* Textauszug
============================================================
Physik

Neue Art von Magnetismus entdeckt

Bewegliche Elektronen erzeugen Ferromagnetismus auf ungewöhnliche Weise

kinetischer Magnetismus
Physiker haben eine neue Form des Magnetismus (rechts) entdeckt, bei dem sich die Elektronenspins des Materials parallel ausrichten, um die kinetische Energie mobiler Ladungsträger zu minimieren. Links zum Vergleich ein nichtmagnetisches Material mit ungeordneten Spins. © ETH Zürich

Verblüffender Effekt: Physiker haben eine neue Art des Magnetismus entdeckt – eine durch mobile Elektronen erzeugte Gleichrichtung der Spins. Dieser zuvor noch nie in Festkörpern nachgewiesene kinetische Magnetismus trat auf, als das Team zwei hauchdünne Lagen der Halbleiter Molybdän-Diselenid und Wolframsulfid aufeinanderlegte und unter Spannung setzte. Ab einer bestimmten Elektronendichte wurde das Material plötzlich ferromagnetisch, ohne dass die sonst üblichen Wechselwirkungen dafür verantwortlich waren.

Vom Küchenmagneten bis zum Geodynamo unserer Erde: Die meisten Magnete funktionieren nach dem gleichen Prinzip. Weil die Spins ihrer Atome alle in die gleiche Richtung zeigen, entsteht ein magnetisches Feld. Bei nichtmagnetischen Materialien dagegen sind die Spins ungerichtet, so dass sich ihr Effekt gegenseitig aufhebt. Beim gängigen Ferromagnetismus entsteht die Spin-Gleichrichtung durch die sogenannte Austauschwechselwirkung, die die geordnete Ausrichtung trotz der normalerweise wirksamen Abstoßung der Elektronen energetisch günstiger macht.

Graphengitter
Moiré-Materialien entstehen, wenn man zwei verschiedene Atomgitter stapelt oder zwei einatomige Lagen des gleichen Gitters – wie hier Graphen – versetzt aufeinanderlegt. Durch die Abweichungen in der Gitterstruktur können neue Eigenschaften entstehen. © iLexx/ Getty images

Verschobene Gitter

Doch es geht auch anders, wie nun ein Experiment von Physikern um Livio Ciorciaro von der ETH Zürich beweist. Für ihre Studie hatten sie die magnetischen Eigenschaften eines Moiré-Materials näher untersucht. Diese Materialien bestehen aus zwei jeweils nur eine Atomlage dicken Schichten. Dabei kommt es zu Wechselwirkungen zwischen den zweidimensionalen Atomgittern, die diesen Materialien ungewöhnliche Eigenschaften verleihen – Graphen wird dann beispielsweise zum Supraleiter.
============================================================
* Einträge zur Übung
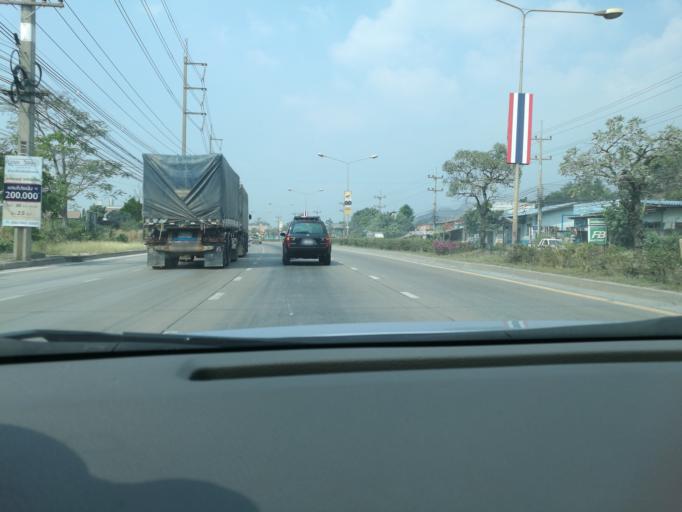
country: TH
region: Sara Buri
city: Phra Phutthabat
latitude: 14.6971
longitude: 100.8651
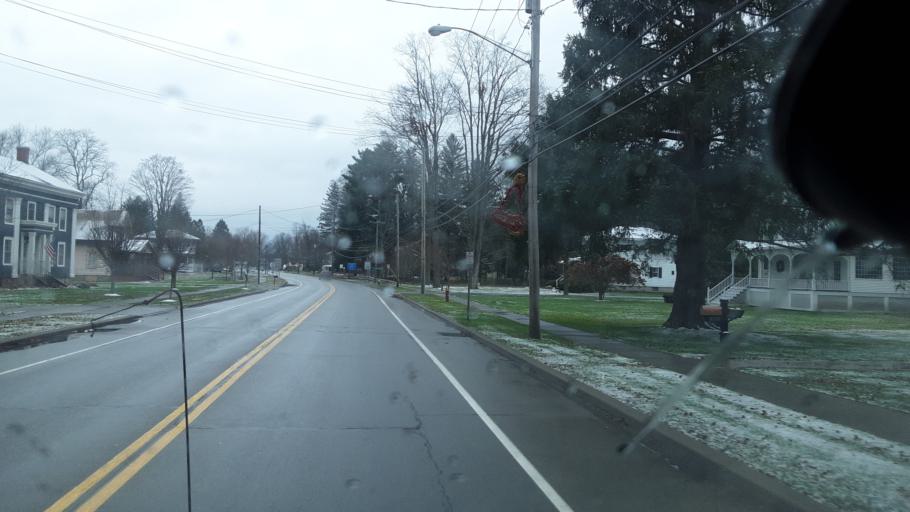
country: US
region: New York
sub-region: Cattaraugus County
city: Portville
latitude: 42.0423
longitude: -78.3446
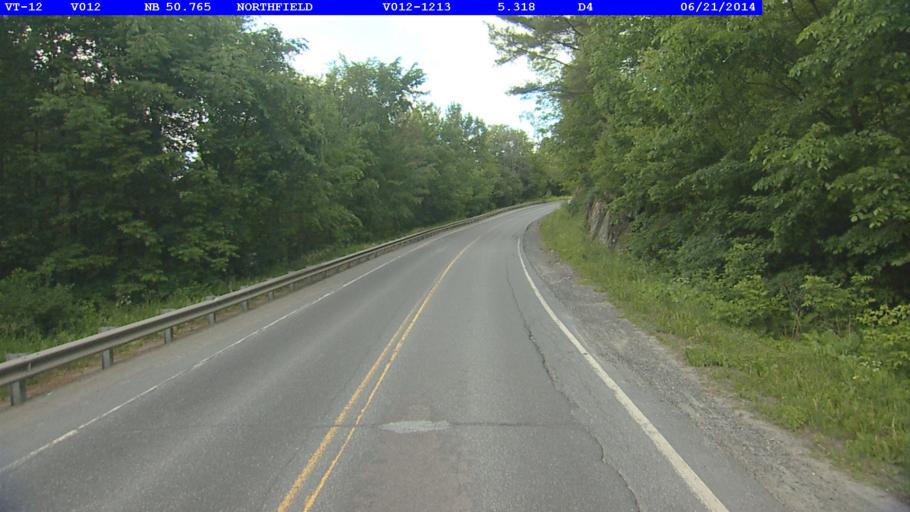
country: US
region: Vermont
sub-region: Washington County
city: Northfield
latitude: 44.1649
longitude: -72.6557
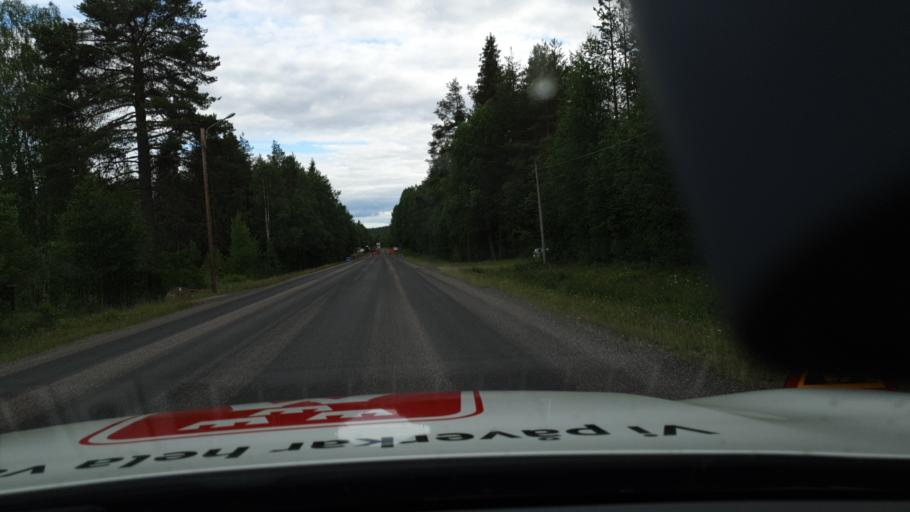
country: SE
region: Norrbotten
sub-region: Overkalix Kommun
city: OEverkalix
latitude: 66.3192
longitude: 22.8140
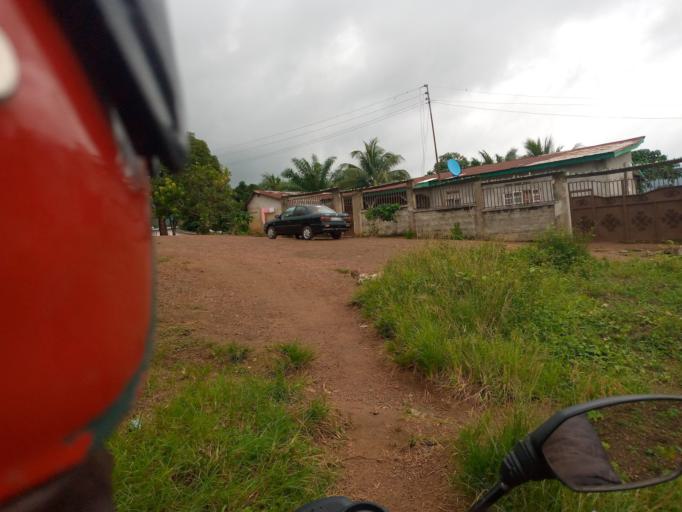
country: SL
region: Eastern Province
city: Kenema
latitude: 7.8486
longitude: -11.2023
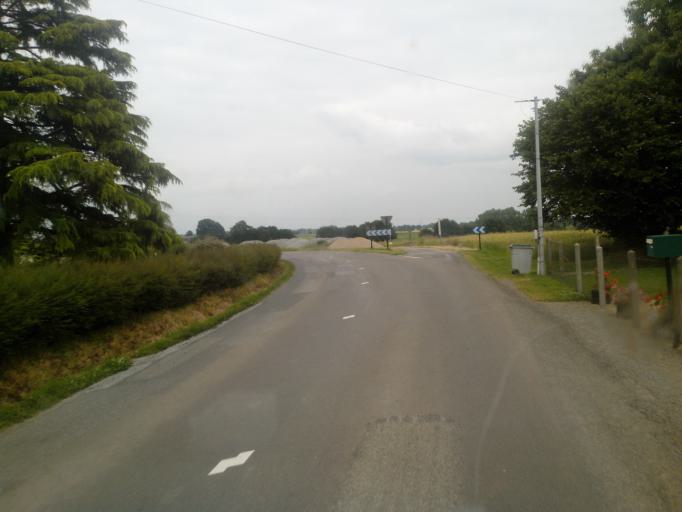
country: FR
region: Brittany
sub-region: Departement d'Ille-et-Vilaine
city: Noyal-sur-Vilaine
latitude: 48.1296
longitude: -1.5067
============================================================
* Aufgaben
a) Welche Stoffe nennt der Text über den kinetischen Magnetismus mit ihrem Namen? Zähl alle auf.
b) Schreib aus den Einträgen die Zeilen von der Zeile mit „region: Norrbotten“ bis zum Ende der Einträge unverändert ab, beide Enden eingeschlossen. Die Bilder lässt du dabei weg.

* Lösungen
a) Molybdän-Diselenid, Wolframsulfid, Graphen

b)
region: Norrbotten
sub-region: Overkalix Kommun
city: OEverkalix
latitude: 66.3192
longitude: 22.8140
country: SL
region: Eastern Province
city: Kenema
latitude: 7.8486
longitude: -11.2023
country: FR
region: Brittany
sub-region: Departement d'Ille-et-Vilaine
city: Noyal-sur-Vilaine
latitude: 48.1296
longitude: -1.5067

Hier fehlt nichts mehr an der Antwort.